Уголки ее губ дернулись.
– Зачем тебе это? В крепости много девушек, которые с радостью скрасят твою ночь.
Я не ожидал такого и даже растерялся.
– Боги, Рэйкен, я же не затем сюда пришел. Ты… как же мне объяснить тебе…
Я осознал, как глупо и жалко выгляжу. Все мое существо тянулось к ней, желало коснуться, прижать к себе и наконец понять… нет, хотя бы попытаться понять, каково это – обладать такой, как она. Нет, снова не то. Не такой, как она, а именно ею. Женщиной, с самой первой минуты вызывавшей во мне столько противоречивых чувств. Опасной и притягательной, обманчивой, лживой и честной. Ужасающей и неописуемо красивой, соблазнительной, изуродованной и такой совершенной, абсолютно выходящей за рамки моего понимания этого мира.
– Если бы я мог впустить тебя в свою голову, потому что даже не знаю слов, которыми описать… – Я беспомощно опустил руку. Она смотрела на меня с откровенным недоверием, и я решил – да будь что будет! – выскажусь, а потом, если по-прежнему будет нужно, уйду. – Двадцать семь лет – для тебя это не срок, а для меня – вечность. И я знал только одну сторону, верил в нее. А теперь ты мой мир переворачиваешь, понимаешь? И я чувствую, что если не ухвачусь за это новое, то потеряю навсегда и буду жалеть… Я хочу узнать… мне нужно знать… хотя бы на несколько часов… каково это – жить в мире… с тобой… Говорить. Вспоминать. Ласкать тебя. Любить. Держать в объятьях. Простые земные вещи, но я не понимаю, возможно ли все это нам с тобой? Потому что…
– Жить со мной? – растерянно выдохнула Рэйкен, округлив рыжие глаза. – Хого, да что с тобой не так? Лучше бы ты просто пришел скоротать ночь, я бы поняла. Люди часто желают таких, как я. Но ты же говоришь… Боги, хого, о чем ты говоришь, ты слышишь себя?

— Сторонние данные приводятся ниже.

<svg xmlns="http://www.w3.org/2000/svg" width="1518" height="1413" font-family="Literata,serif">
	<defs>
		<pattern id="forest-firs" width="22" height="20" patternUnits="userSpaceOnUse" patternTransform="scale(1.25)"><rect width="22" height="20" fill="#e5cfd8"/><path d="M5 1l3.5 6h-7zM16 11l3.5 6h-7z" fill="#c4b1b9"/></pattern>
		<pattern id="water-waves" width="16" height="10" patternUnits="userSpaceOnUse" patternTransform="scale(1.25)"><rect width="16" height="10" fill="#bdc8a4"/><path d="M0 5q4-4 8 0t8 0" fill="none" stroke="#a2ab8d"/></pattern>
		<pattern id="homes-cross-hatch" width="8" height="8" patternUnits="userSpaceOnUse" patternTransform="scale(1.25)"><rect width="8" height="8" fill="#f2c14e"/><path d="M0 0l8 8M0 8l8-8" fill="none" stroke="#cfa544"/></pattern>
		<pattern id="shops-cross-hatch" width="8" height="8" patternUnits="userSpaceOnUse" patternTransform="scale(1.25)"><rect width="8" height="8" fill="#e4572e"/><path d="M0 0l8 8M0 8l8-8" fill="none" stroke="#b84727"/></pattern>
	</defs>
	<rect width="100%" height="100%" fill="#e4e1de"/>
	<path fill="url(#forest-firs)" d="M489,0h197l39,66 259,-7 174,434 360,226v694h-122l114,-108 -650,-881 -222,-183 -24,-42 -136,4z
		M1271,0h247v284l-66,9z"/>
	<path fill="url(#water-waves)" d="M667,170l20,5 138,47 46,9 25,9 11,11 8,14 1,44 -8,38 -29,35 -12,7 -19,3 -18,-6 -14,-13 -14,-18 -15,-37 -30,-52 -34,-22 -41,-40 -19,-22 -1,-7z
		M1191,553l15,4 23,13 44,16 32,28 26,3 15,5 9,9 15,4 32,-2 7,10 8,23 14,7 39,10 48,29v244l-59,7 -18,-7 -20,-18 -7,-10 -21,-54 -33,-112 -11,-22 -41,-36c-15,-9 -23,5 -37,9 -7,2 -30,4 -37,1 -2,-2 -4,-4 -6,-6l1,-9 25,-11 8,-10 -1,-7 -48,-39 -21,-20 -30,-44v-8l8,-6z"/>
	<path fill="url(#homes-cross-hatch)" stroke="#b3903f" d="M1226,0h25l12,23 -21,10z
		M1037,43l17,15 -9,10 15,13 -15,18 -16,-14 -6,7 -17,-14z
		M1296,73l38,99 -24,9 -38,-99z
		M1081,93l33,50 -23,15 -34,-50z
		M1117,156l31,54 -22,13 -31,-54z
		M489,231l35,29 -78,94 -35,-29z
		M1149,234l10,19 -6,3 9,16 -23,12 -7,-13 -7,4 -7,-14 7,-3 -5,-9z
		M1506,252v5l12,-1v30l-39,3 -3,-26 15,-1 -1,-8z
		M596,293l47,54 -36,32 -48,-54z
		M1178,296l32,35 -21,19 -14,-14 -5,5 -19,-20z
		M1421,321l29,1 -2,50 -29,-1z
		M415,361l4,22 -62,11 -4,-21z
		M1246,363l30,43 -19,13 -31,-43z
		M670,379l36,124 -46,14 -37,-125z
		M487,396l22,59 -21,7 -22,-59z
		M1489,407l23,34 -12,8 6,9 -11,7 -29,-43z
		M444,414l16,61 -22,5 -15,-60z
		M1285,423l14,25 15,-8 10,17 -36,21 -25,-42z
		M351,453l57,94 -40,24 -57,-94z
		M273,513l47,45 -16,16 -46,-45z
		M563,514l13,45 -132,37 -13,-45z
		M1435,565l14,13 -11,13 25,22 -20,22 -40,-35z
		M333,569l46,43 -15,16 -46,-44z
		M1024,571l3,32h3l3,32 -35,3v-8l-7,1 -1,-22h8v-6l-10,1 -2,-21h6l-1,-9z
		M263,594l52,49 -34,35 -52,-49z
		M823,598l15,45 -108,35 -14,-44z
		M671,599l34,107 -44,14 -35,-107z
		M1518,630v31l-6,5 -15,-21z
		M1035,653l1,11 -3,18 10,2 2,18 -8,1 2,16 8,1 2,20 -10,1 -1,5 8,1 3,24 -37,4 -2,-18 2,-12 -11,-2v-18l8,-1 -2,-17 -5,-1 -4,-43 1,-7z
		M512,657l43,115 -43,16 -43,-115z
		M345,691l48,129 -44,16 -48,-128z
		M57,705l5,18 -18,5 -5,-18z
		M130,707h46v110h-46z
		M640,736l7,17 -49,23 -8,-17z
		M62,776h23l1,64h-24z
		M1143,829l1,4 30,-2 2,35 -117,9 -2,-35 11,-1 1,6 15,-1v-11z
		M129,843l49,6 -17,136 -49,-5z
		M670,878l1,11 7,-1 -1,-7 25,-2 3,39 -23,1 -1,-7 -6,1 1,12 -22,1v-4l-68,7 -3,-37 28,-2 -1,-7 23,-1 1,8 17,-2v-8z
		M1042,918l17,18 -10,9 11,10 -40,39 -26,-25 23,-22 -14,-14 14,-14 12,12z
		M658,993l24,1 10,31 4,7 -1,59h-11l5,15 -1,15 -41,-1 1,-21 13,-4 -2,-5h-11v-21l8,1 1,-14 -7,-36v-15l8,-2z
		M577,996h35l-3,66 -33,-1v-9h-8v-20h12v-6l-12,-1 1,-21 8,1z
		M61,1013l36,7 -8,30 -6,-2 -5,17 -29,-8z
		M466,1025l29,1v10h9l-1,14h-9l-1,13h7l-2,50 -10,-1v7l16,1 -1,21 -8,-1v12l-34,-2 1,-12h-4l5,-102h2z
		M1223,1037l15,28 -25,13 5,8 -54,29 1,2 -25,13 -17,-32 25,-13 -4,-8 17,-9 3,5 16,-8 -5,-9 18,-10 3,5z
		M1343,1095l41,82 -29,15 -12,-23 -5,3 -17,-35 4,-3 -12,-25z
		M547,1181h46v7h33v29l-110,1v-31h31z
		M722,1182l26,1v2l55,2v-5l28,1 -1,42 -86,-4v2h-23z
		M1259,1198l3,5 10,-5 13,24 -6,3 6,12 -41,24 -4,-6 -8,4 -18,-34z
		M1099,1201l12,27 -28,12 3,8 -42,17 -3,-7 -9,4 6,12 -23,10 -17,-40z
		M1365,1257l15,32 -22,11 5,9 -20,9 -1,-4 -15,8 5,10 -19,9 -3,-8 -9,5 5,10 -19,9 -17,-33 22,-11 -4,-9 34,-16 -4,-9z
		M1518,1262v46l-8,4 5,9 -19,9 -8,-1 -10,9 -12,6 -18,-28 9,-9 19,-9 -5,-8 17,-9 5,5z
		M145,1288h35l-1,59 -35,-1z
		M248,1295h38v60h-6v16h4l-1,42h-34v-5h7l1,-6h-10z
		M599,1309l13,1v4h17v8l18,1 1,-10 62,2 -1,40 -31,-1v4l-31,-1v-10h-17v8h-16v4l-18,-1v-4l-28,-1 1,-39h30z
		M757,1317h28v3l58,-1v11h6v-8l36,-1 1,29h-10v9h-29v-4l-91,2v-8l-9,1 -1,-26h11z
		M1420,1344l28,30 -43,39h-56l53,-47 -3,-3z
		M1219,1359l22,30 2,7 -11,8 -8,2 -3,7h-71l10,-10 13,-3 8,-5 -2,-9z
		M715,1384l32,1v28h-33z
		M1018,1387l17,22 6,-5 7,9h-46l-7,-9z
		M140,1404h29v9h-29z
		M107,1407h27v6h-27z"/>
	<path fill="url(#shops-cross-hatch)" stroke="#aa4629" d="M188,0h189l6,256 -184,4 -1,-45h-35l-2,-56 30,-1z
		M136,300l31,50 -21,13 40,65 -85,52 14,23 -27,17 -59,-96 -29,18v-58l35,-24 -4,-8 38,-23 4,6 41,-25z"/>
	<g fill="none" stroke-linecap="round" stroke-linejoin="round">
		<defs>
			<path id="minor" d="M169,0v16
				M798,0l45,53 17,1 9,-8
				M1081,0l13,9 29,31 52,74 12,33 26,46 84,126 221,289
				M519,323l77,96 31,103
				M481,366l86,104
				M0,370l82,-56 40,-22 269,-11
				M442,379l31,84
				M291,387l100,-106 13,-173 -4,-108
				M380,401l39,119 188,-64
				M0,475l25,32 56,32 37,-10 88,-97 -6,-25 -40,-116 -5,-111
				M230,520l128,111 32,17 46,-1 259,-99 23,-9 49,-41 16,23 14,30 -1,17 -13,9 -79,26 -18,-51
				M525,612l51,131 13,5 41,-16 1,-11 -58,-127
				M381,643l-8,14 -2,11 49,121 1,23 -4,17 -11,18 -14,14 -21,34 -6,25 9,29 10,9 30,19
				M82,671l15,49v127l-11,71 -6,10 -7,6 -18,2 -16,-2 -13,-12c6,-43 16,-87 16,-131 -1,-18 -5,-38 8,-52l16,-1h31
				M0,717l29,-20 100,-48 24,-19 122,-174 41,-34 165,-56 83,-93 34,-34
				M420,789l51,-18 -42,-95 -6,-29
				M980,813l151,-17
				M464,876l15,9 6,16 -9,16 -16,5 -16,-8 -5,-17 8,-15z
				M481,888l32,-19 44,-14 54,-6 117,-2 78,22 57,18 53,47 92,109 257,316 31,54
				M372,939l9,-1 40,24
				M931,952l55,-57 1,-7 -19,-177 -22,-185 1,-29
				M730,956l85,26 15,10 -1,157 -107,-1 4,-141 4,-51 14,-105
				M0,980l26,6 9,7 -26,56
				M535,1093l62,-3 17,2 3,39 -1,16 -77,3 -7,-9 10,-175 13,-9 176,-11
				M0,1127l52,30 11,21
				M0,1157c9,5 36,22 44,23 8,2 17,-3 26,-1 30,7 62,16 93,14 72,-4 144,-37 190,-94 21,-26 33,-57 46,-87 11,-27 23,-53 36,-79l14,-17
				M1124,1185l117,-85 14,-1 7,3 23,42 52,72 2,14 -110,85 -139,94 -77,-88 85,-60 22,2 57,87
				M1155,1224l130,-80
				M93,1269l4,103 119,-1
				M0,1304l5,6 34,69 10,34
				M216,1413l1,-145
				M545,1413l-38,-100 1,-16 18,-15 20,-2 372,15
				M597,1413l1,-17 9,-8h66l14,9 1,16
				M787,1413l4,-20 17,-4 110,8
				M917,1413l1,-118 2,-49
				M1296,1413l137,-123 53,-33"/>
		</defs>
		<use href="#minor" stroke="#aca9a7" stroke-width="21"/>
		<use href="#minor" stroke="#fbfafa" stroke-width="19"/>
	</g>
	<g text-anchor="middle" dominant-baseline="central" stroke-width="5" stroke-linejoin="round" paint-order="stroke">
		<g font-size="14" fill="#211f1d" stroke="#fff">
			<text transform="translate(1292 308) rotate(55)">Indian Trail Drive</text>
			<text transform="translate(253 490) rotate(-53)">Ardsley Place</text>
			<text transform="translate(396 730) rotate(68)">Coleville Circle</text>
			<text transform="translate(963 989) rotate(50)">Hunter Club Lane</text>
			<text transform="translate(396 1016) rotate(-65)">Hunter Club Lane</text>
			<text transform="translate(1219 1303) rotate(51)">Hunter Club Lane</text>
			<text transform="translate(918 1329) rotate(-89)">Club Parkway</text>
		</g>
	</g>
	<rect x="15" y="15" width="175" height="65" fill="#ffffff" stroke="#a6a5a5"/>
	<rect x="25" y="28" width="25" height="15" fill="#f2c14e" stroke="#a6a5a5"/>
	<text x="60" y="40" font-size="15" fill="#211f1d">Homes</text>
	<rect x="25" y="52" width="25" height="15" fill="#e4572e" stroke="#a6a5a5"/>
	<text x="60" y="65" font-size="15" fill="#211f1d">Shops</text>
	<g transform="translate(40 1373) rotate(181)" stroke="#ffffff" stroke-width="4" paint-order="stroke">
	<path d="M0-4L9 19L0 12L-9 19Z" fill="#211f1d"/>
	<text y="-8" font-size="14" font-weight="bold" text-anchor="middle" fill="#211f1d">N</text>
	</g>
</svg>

– Слышу, Рэйкен. Может, это самый смелый поступок за всю мою жизнь – да, вот так, самый смелый поступок! – рассказать тебе об этом. Ты даже не представляешь, что делаешь… что сделала со мной!
Рэйкен обхватила себя руками, меховые полы полностью укрыли ее. Она подставила лицо дождю и, прикусив губу, задумчиво нахмурилась.